## Required action:
Below are some records. Say how many of their lines include the string "Investment", giving only the number.

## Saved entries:
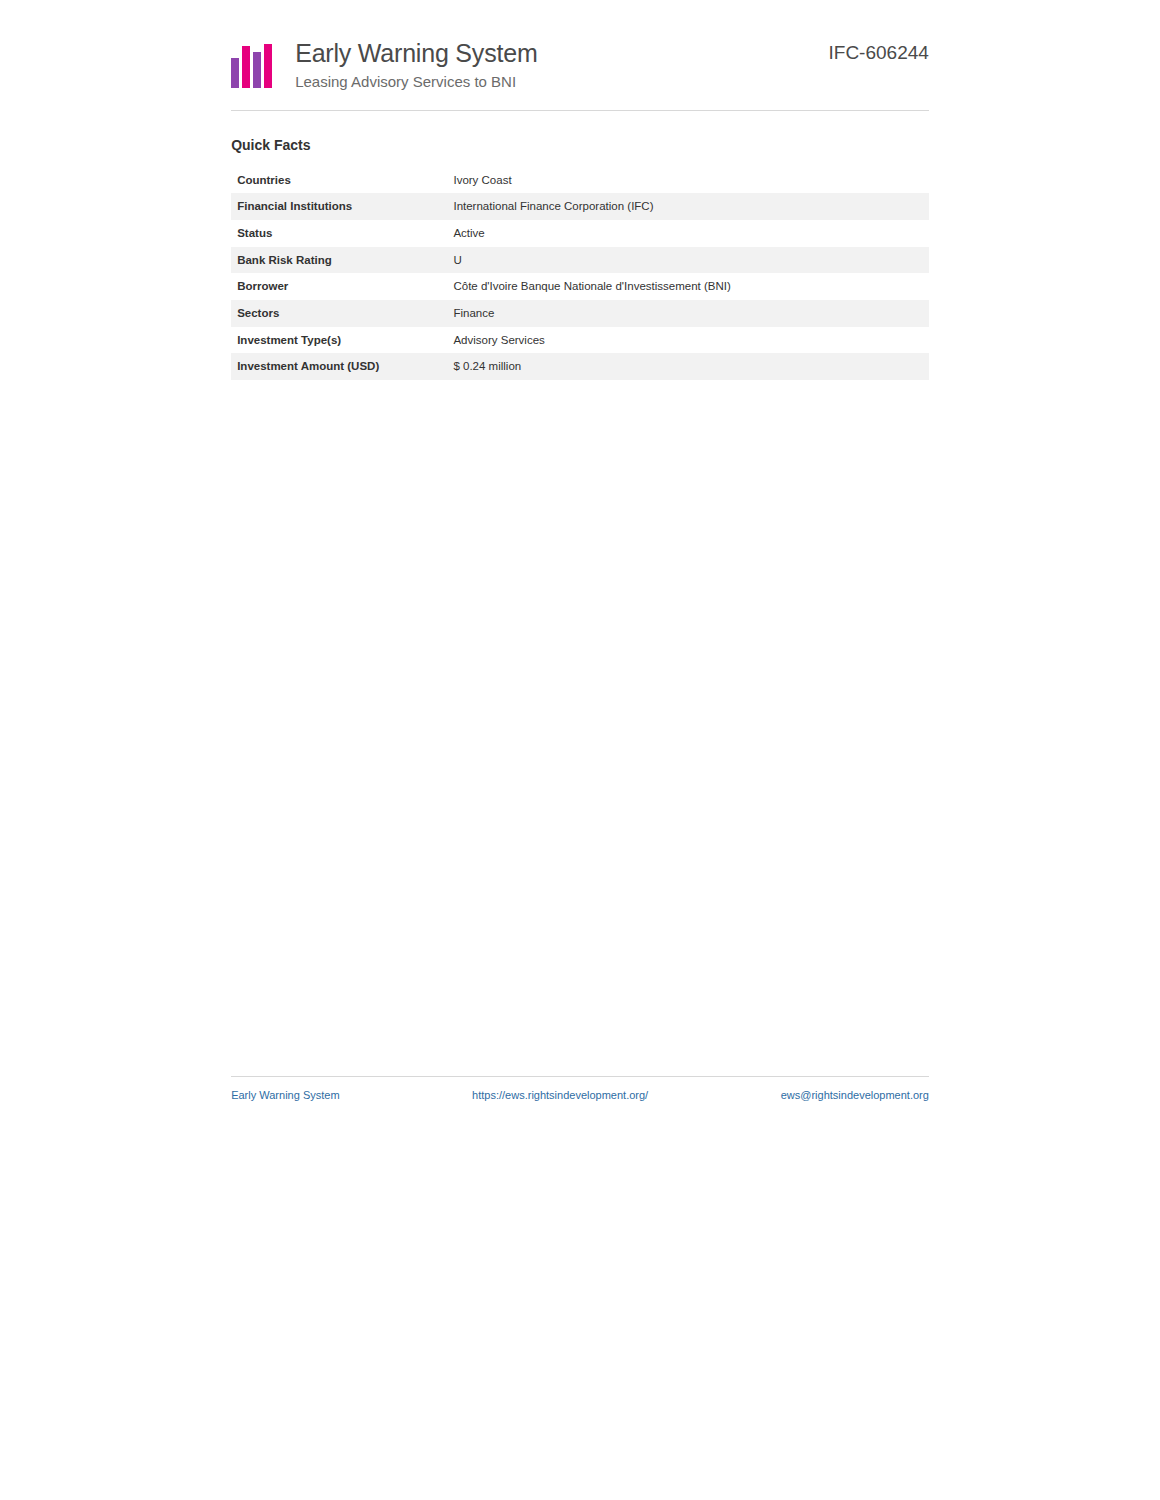Early Warning System
Leasing Advisory Services to BNI
IFC-606244
Quick Facts
| Countries | Ivory Coast |
| Financial Institutions | International Finance Corporation (IFC) |
| Status | Active |
| Bank Risk Rating | U |
| Borrower | Côte d'Ivoire Banque Nationale d'Investissement (BNI) |
| Sectors | Finance |
| Investment Type(s) | Advisory Services |
| Investment Amount (USD) | $ 0.24 million |
Early Warning System
https://ews.rightsindevelopment.org/
ews@rightsindevelopment.org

## Completed task:
2